--- ASSIGNED TASK ---
In the material below, count the lines where the word "depth" appears. Nothing but the number, please.

--- DATA UNDER STUDY ---
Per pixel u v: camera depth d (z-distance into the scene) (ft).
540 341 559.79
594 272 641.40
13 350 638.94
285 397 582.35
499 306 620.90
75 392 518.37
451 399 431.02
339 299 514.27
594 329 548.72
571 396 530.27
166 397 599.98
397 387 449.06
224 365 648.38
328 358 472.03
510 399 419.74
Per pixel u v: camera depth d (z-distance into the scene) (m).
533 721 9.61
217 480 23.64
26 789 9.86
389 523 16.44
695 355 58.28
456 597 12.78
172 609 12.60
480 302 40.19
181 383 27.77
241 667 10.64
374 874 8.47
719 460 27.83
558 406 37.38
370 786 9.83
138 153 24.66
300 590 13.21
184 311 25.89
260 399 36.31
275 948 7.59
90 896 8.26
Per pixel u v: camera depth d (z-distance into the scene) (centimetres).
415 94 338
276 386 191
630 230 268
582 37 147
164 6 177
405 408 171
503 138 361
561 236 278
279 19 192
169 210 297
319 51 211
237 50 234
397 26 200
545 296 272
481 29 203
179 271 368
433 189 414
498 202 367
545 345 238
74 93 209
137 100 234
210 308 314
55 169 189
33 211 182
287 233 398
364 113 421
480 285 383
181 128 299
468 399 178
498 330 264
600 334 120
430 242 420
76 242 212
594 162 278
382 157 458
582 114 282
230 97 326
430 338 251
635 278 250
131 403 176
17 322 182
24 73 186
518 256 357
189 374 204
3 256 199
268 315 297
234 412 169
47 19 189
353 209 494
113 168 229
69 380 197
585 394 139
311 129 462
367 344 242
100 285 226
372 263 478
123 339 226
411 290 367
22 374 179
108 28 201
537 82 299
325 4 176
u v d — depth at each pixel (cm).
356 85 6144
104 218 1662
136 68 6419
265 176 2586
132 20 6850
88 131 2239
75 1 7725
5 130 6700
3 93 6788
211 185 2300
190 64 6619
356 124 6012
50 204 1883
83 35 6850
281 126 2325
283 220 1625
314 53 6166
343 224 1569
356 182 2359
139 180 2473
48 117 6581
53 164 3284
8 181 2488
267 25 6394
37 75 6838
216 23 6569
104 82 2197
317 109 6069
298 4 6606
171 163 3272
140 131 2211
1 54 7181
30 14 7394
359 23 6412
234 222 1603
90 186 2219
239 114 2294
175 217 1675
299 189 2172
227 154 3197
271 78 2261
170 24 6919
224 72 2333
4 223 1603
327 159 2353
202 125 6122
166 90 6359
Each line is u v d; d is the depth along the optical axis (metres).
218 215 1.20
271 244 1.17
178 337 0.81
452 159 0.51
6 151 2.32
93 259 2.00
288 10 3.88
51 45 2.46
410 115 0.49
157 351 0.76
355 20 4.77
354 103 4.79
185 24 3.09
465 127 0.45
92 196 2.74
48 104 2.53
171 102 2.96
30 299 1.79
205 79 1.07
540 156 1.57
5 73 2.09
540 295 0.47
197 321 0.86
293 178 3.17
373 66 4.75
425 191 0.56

--- EXPECTED ANSWER ---
5